Inverse Opal CuBi<sub>2</sub>O<sub>4</sub> Photocathodes for Robust Photoelectrochemical Water Splitting
D. Amaranatha Reddy, Yujin Kim, Pooja Varma, Madhusudana Gopannagari, K. Arun Joshi Reddy, Da Hong, Inae Song, D. Praveen Kumar, Tae Kyu Kim
Abstract
In general, p-type CuBi2O4 (CBO) photocathodes demonstrate excellent solar-to-hydrogen conversion efficiencies but have low quantum yields near the band-edge region (i.e., above 600 nm), which substantially impedes achieving photocurrent densities that match the theoretical values.
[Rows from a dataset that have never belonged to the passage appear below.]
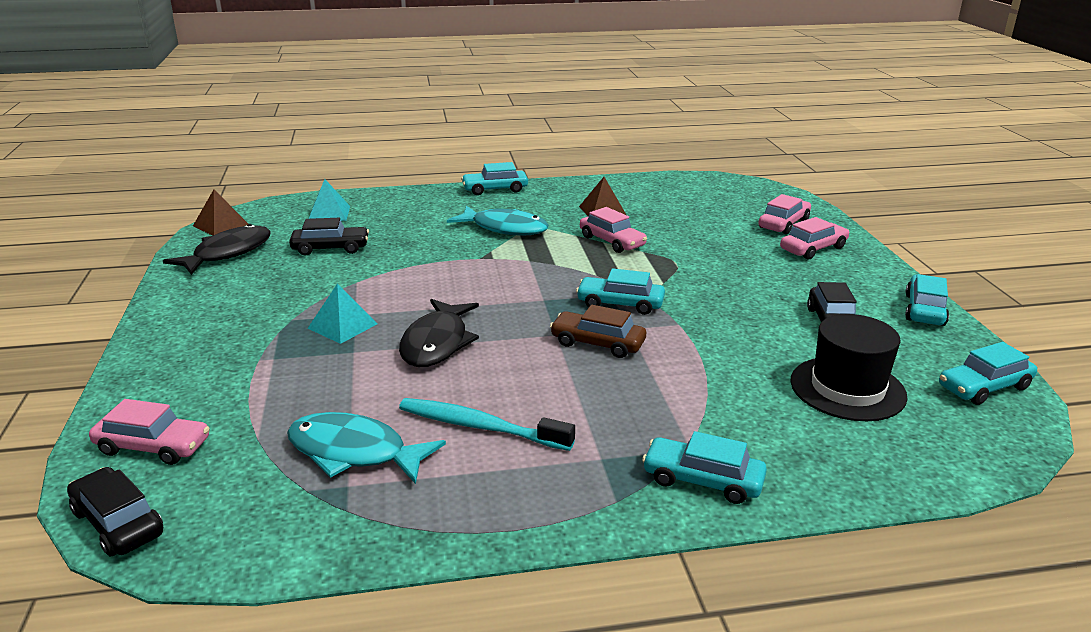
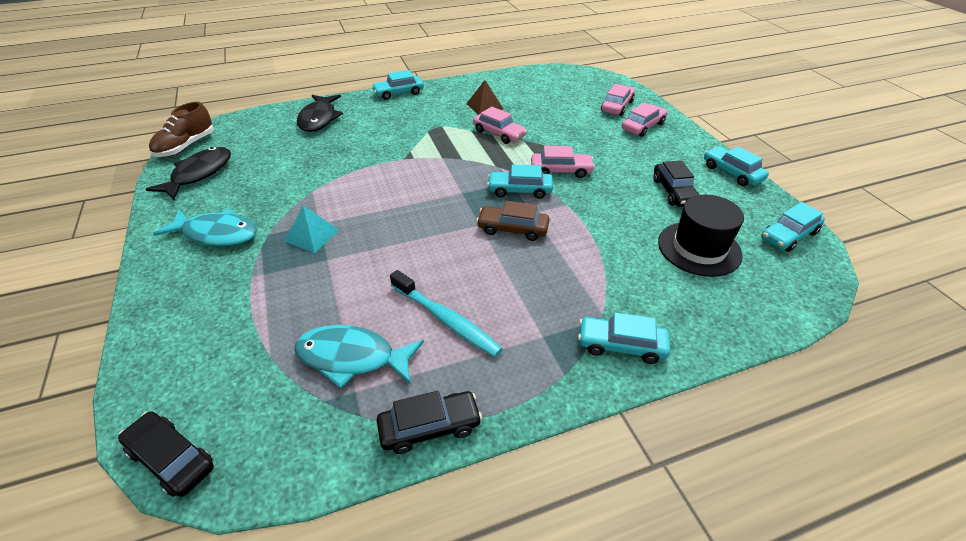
camera: 10 degrees left, 15 degrees up
pink car [89,399,210,465] -> pink car moved to [531,146,595,178]
brown pyramid [193,190,248,236] -> brown shoe [149,102,214,157]
black car [289,218,369,256] -> black car moved to [377,391,482,454]
turquoise pyramid [309,179,350,221] -> none
black fish [399,299,479,367] -> black fish moved to [297,95,343,132]
turquoise toothbrush [399,398,575,451] -> turquoise toothbrush turned 150 degrees counterclockwise [390,270,503,357]
turquoise fish [447,206,549,236] -> turquoise fish moved to [153,208,257,247]
turquoise car [905,274,949,326] -> turquoise car turned 45 degrees counterclockwise [704,146,769,186]

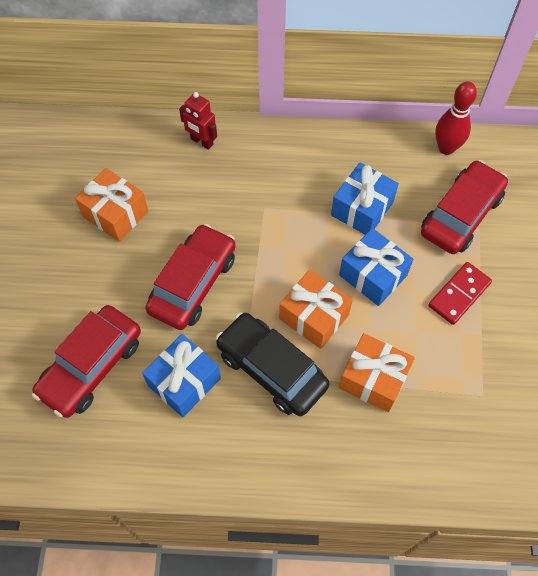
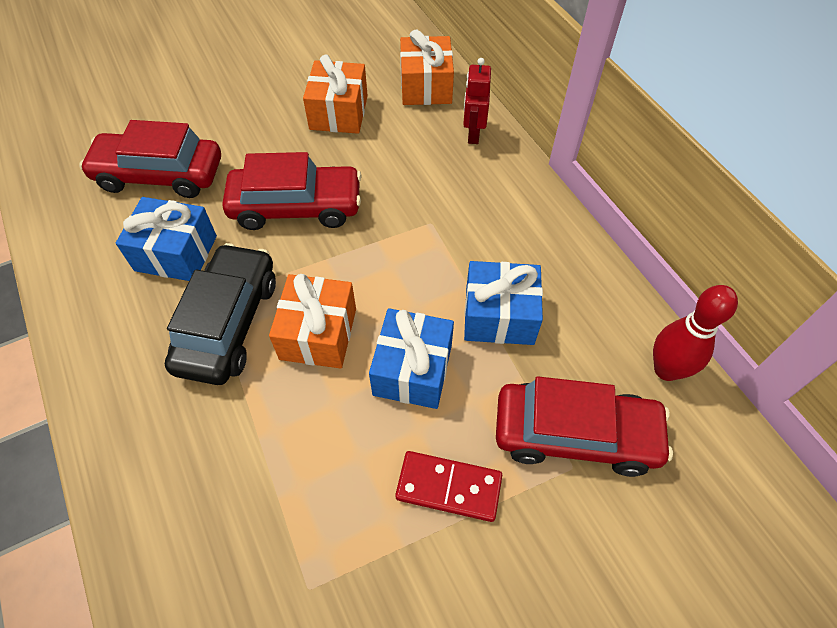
camera: 60 degrees right, 5 degrees down
orange gift [339,333,415,412] -> orange gift moved to [400,30,454,105]

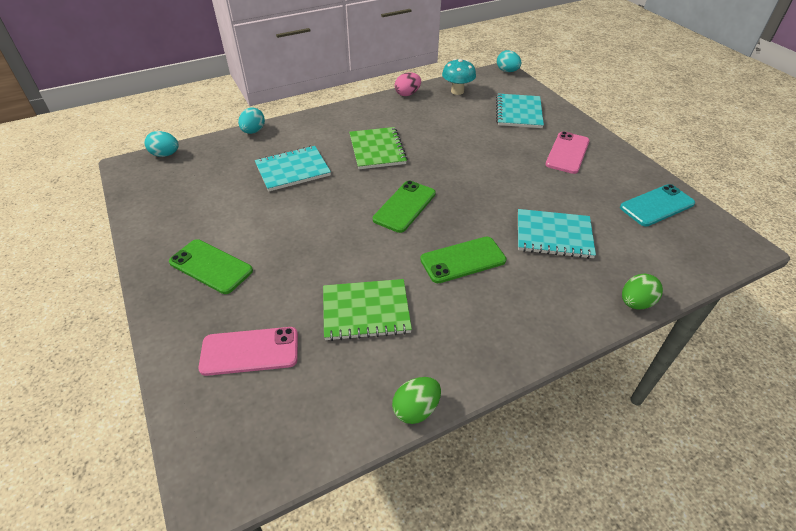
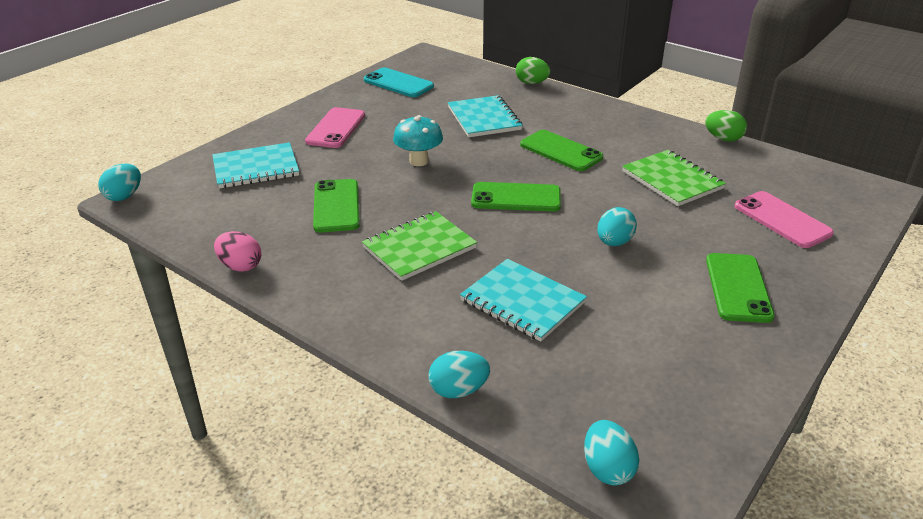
camera: 115 degrees left, 10 degrees down
turquoise mushroom [442,59,476,95] -> turquoise mushroom moved to [393,115,443,166]
pink phone [545,131,590,174] -> pink phone turned 75 degrees counterclockwise [305,107,365,148]
none -> green phone [313,179,360,233]
none -> turquoise egg [597,207,637,246]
This is the main obstacle in the construction of photoelectrochemical (PEC) water-splitting cells. To overcome this difficulty, we fabricated inverse opal-like structured CBO (IO-CBO) photocathodes using a layered self-assembly approach. The fabricated photocathodes have an interconnected macroporous structure that supports enhanced visible-light-harvesting capabilities and improves intrinsic charge-carrier transport properties. Optimized IO-CBO cathodes exhibit a high photocurrent density of 2.95 mA cm–2 at 0.6 V versus a reversible hydrogen electrode with stability over 2 h of operation. Furthermore, IO-CBO cathodes have exceptional near-band-edge photon harvesting and quantum yields of 15% at 600 nm, which is unprecedented for CuBi2O4-type photocathodes. We believe that the present work promotes the application of ternary-based nanostructures in solar-driven hydrogen production.